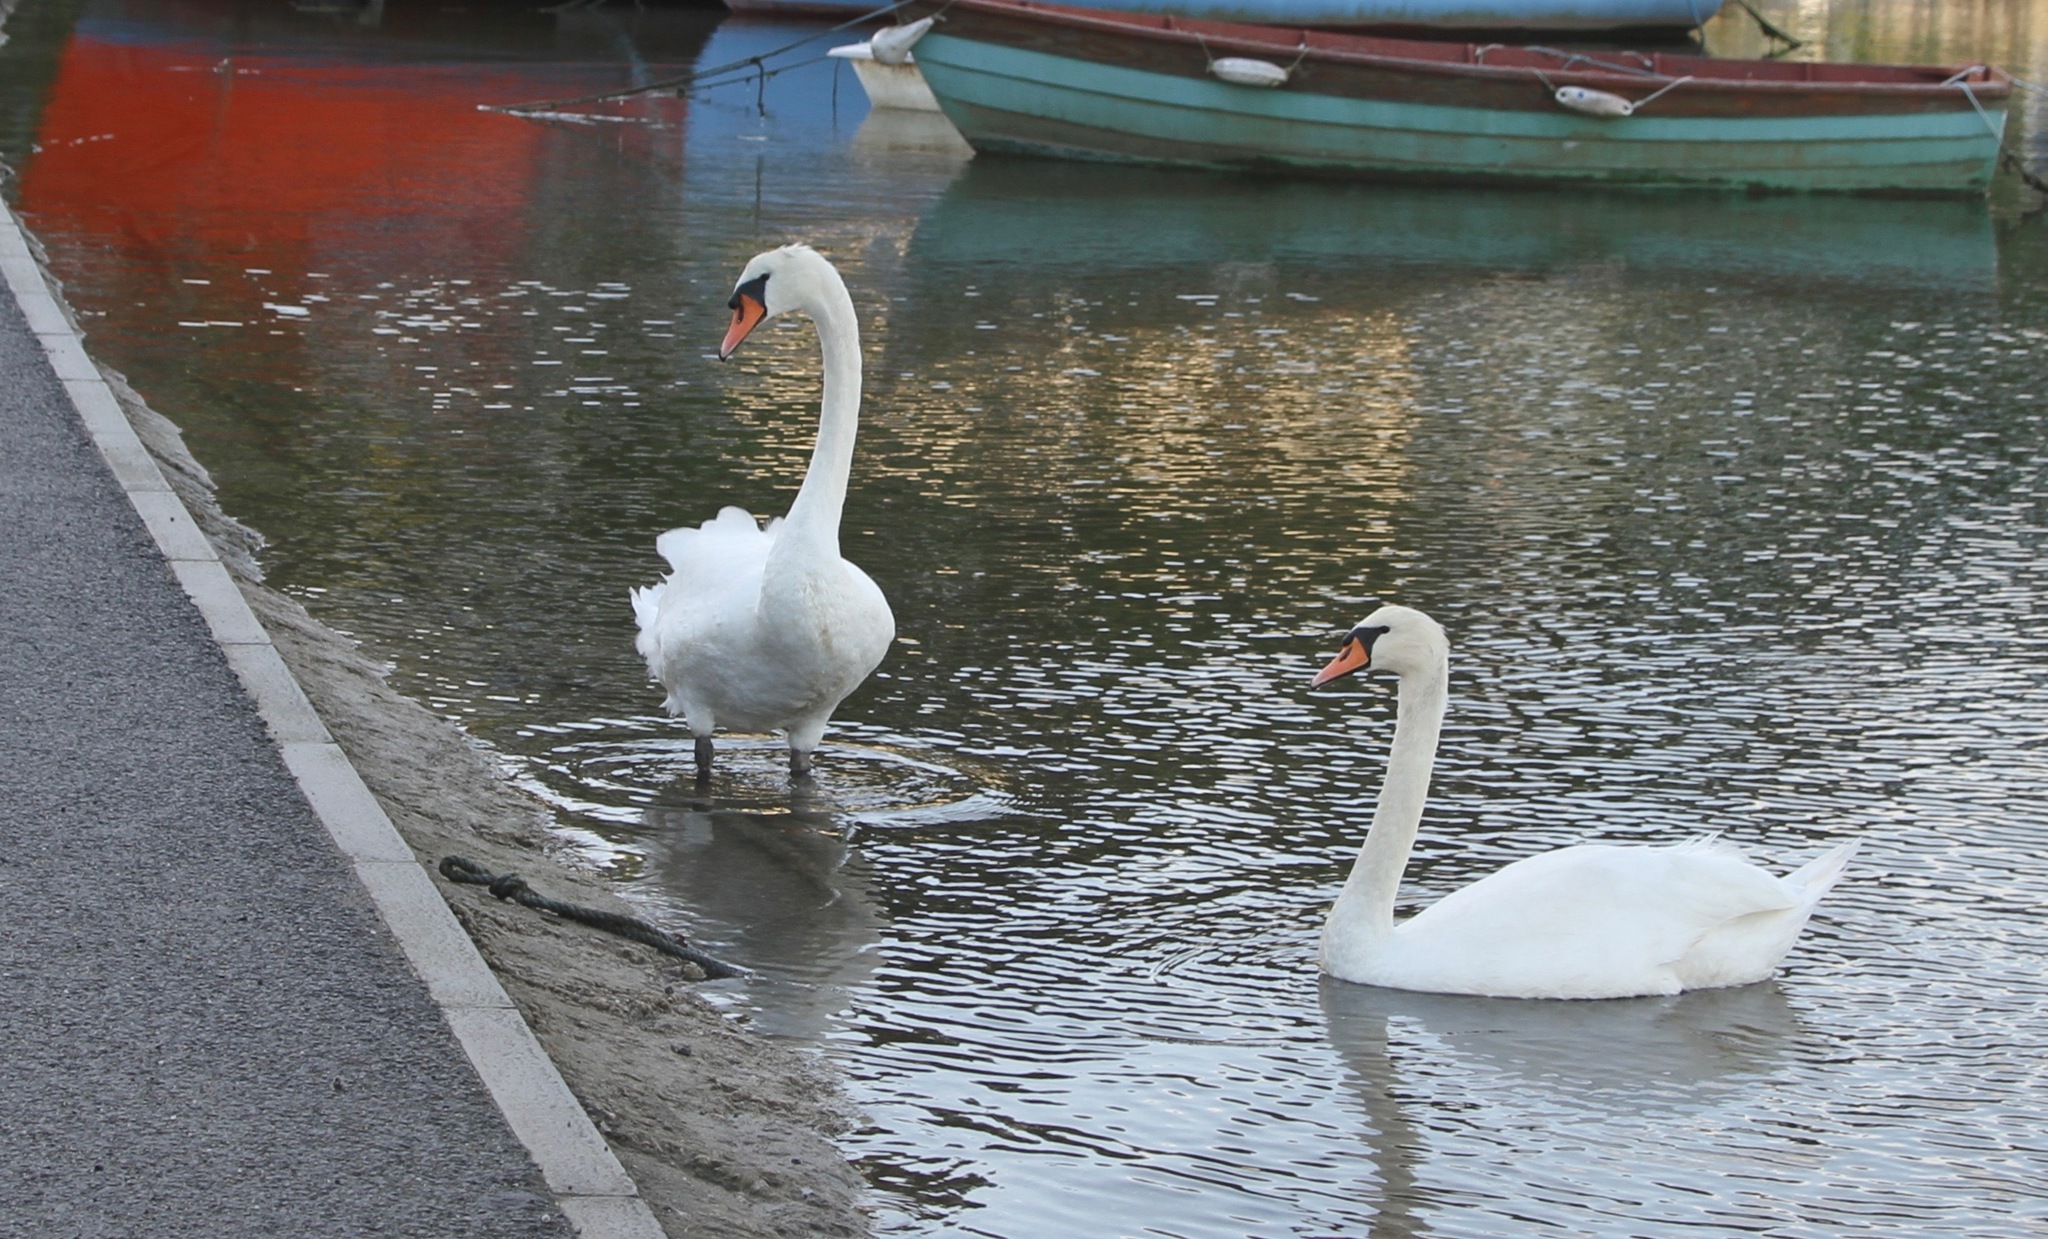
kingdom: Animalia
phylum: Chordata
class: Aves
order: Anseriformes
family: Anatidae
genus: Cygnus
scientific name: Cygnus olor
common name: Mute swan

::::::::::

Direction: Put the lines of every row above into a JSON list of strings, one string per line, with blank lines left out. Leave the pictures out of the list.

Written response:
[
  "kingdom: Animalia",
  "phylum: Chordata",
  "class: Aves",
  "order: Anseriformes",
  "family: Anatidae",
  "genus: Cygnus",
  "scientific name: Cygnus olor",
  "common name: Mute swan"
]